A favorite place to walk is the Sacramento River levee in Pocket and Greenhaven. I climb the levee at Garcia Bend Park or Zacharias Park. The river is beautiful.

Sometimes I walk to temporary gates installed by homeowners who live near the levee. I walk around the gates. Or step through them. Such gates are often open or wrecked. Gates can’t stop anyone who loves the river.

I’ve heard stories about people getting yelled at or worse for walking on the levee. In the “or worse” category are stories about people being soaked by motion-detection water sprinklers or chased by dogs.

A few years ago, I heard about a teenage boy who was assaulted by a homeowner along the levee. The homeowner wielded a pesticide spraying device. He screamed at the boy, chased him and called him a trespasser.

I spoke to the cops about this. A police lieutenant told me they knew of the incident but didn’t think it was serious enough to prosecute. He said it wasn’t clear if pesticides were sprayed on the boy. It wasn’t known if the device held pesticides.

I asked the lieutenant to think big picture. I said anyone who chases a kid with a pesticide device, loaded or not, deserves to be jailed or pressed into community service and anger management classes. And publicly humiliated.

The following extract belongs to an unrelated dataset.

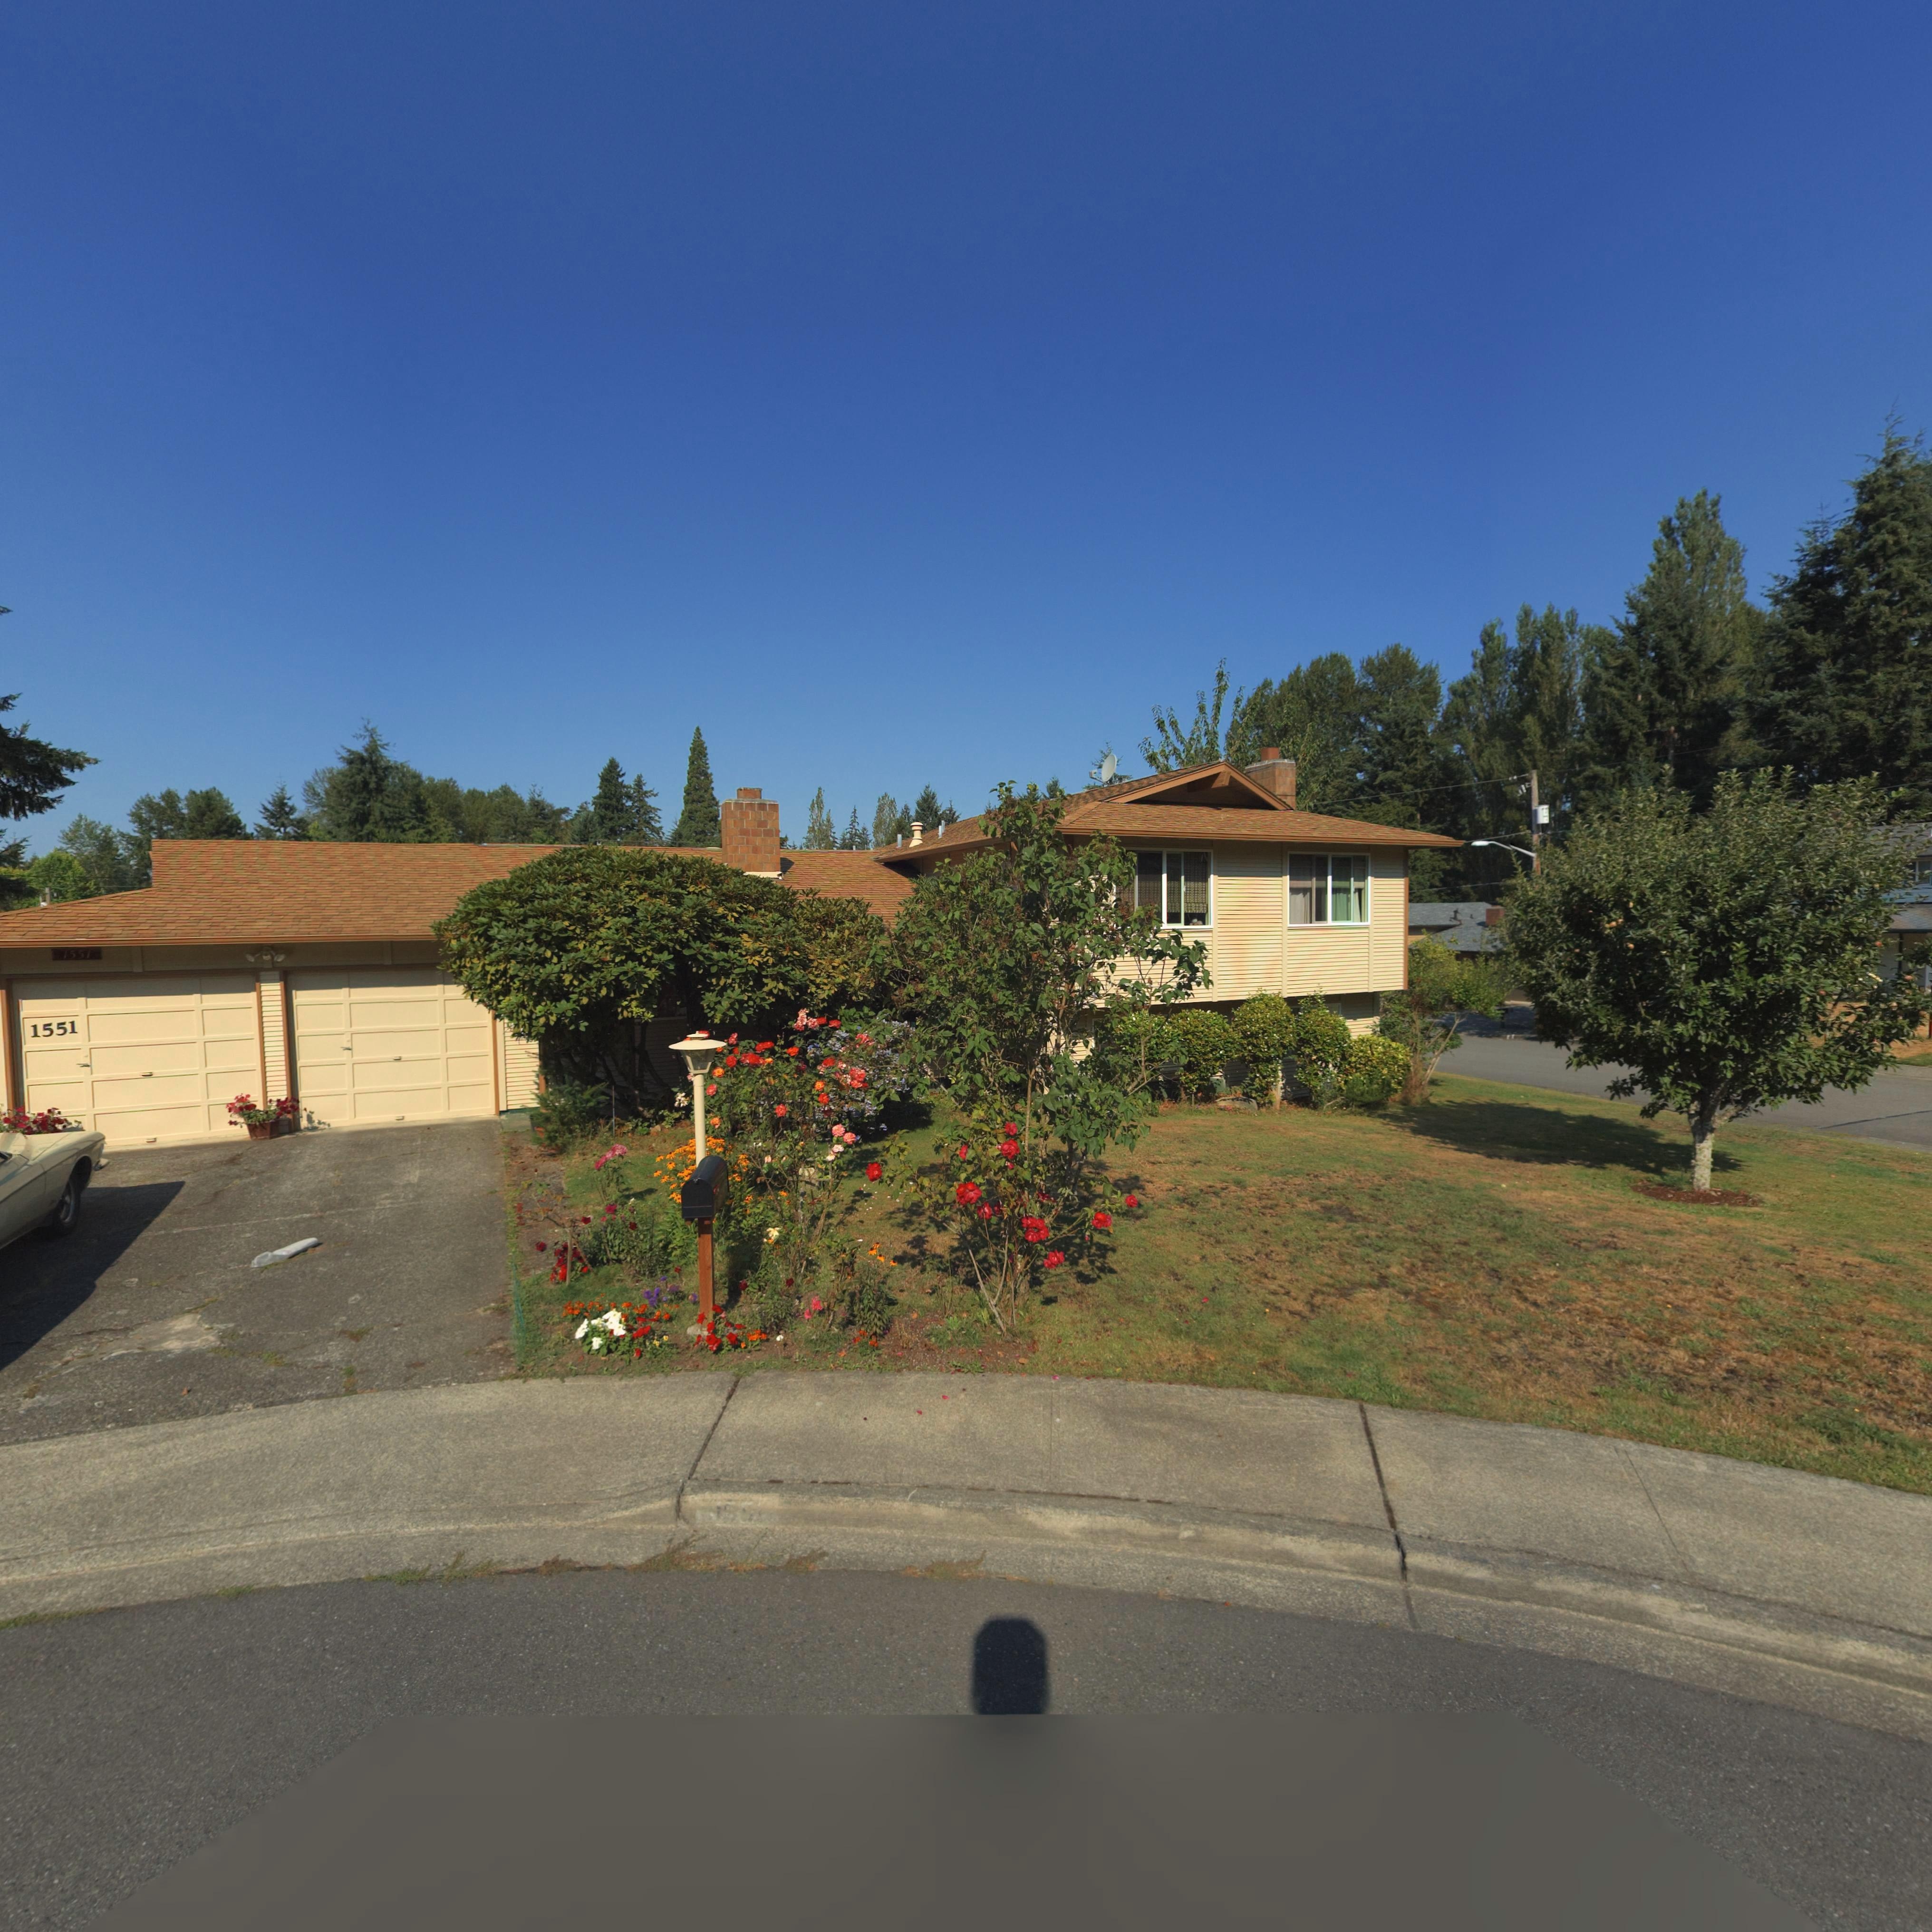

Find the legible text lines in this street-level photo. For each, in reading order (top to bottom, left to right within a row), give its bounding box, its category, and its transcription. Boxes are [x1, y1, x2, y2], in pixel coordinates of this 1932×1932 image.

[29, 1019, 80, 1039] StreetNumber: 1551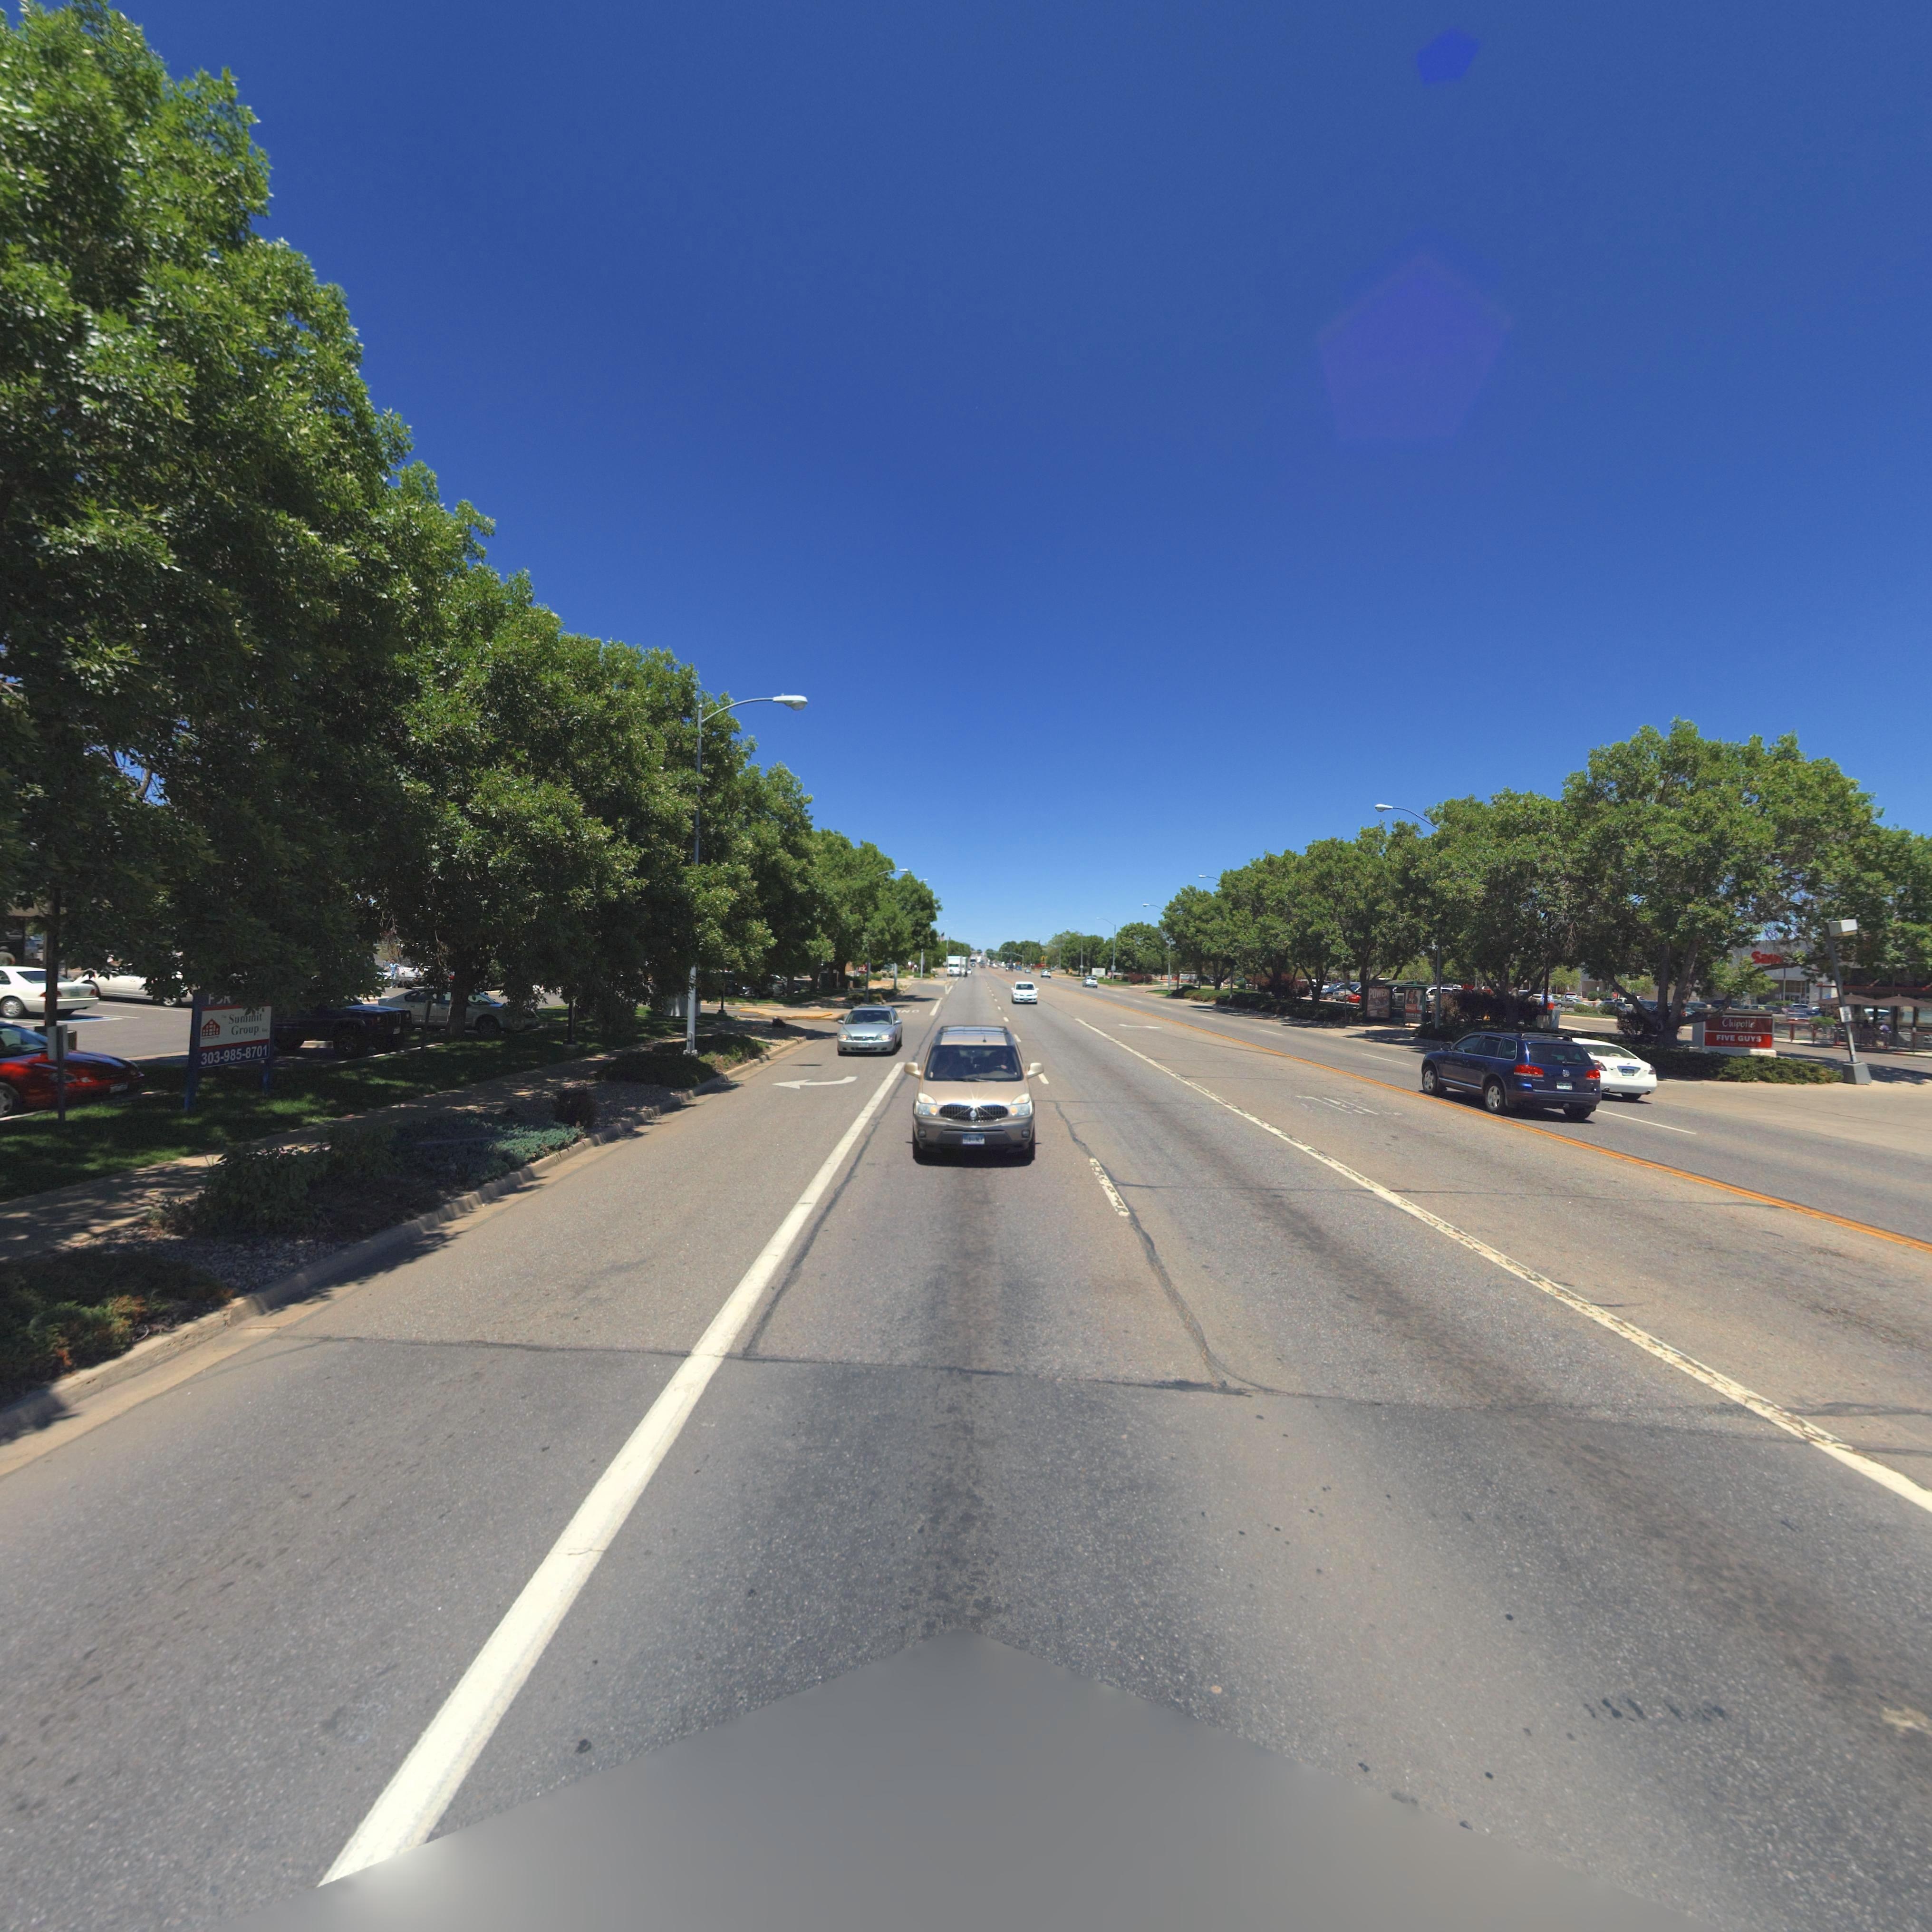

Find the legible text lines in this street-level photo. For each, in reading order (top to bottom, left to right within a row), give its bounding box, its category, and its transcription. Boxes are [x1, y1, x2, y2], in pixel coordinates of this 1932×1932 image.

The lieutenant said his people would keep an eye on things.

In all the years I’ve walked the levee—three decades—I’ve never been sprayed with pesticides or water or chased by dogs. Never been yelled at.

This makes me feel ignored, like I’ve missed out on a ripe, juicy conflict. For an old reporter, conflict is as irresistible as free beer and hot dogs.

I don’t know how I’ll respond if someone yells at me or sprays water or pesticide or sends dogs to chase me on the levee. But I bet I can describe whatever happens in 650 words.

My attraction to conflict helps explain why I’ve banged away on levee access in these pages for 13 years. Column after column. Month after month. Levee access and its accompanying conflicts are a crusade.

The grand, existential levee access conflict is an unbeatable story. A handful of homeowners blocked access to a beautiful public resource. Nobody fought back. A half-century passed.

Now I can’t stop banging away until the levee bike trail opens.

Here’s how it all started. Fifty-one years ago, the city promised to build a bike path on the Sacramento River levee.

A group of homeowners near the levee complained about privacy. City and state officials rolled over.

Authorities rubber-stamped requests to block the levee with private gates and fences. Squeaky wheels got greased.

The homeowners claimed they owned the levee. They got away with this nonsense thanks to City Hall connections and state officials asleep on the job.

Now the city is moving ahead with the bike path’s completion. Funds are in the bank. Loose ends of the nuisance kind—an environmental lawsuit, subterfuge about easements—are being handled by the city. State officials are on board. They just need the final paperwork.

Within the next year, fenced-off levee sections in Pocket will be paved and open. The city will work on opening a mile-long levee trail stretch in Little Pocket.

I’ll need to find another conflict. A peaceful walk on the levee should inspire something.